- The Washington Times - Thursday, July 24, 2008

BRUSSELS | The European Union threatened Wednesday to hit American diplomats where it hurts - with new visa restrictions - if Washington does not stop dragging its feet on lifting visa requirements for 12 European Union nations.

The retaliatory measures against U.S. diplomatic passport holders would begin next year.

“No tangible progress has been made regarding the United States despite all efforts of the [European] Commission and individual member states,” the EU executive said in a statement Wednesday.

The majority of the European Union’s 27 countries are included in the U.S. visa-waiver program, but citizens of a dozen mostly Eastern European countries still need a visa to enter the United States.

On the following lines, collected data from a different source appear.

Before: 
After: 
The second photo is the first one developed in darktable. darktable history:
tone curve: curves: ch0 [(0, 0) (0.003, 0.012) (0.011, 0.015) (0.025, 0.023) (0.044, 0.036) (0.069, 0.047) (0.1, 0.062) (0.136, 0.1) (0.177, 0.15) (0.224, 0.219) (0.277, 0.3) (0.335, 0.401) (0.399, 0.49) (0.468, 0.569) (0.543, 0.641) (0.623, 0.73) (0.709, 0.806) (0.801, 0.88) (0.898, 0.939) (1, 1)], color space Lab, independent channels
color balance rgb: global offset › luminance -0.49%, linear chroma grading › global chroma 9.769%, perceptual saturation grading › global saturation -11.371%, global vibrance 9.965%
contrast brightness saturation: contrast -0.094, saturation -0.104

Some of those nations have signed bilateral deals with Washington that should allow them visa-free travel in the near future, but the European Union is unhappy about the slow progress of the negotiations.

Old-member Greece and all countries that have joined the European Union since 2004, except Slovenia, are currently excluded from the visa-waiver program, meaning their citizens must apply for visas at U.S. embassies or consulates ahead of their trip - and can be turned down.

U.S. officials responded diplomatically to the EU threat.

“We knew that this was coming,” State Department spokesman Gonzalo Gallegos said in Washington. “The U.S. government is continuing to work on expanding the number of European countries that are included in the visa-waiver program.”

The U.S. visa-waiver program, created in 1988, was originally focused on preventing illegal immigration. But since Sept. 11, 2001, the focus has shifted to security, and the program has been altered several times in hope of strengthening America’s ability to prevent terrorism.

Visas are a sensitive issue in EU-U.S. relations, and the European Commission said it is also in dispute with Singapore and Japan.

Washington’s refusal to extend its visa waiver systematically to all EU newcomers causes resentment in countries that are among the most loyal U.S. allies - some with troops fighting under American command in Iraq and Afghanistan.

The Bush administration’s decision earlier this year to sign separate visa deals with several ex-communist central European countries - instead of with the European Union as a whole - created tension within the bloc and across the Atlantic.

The United States has said it plans to allow some new EU states to join its visa-free program this year. The EU executive says its threat is meant to put pressure on the United States to carry out its plan.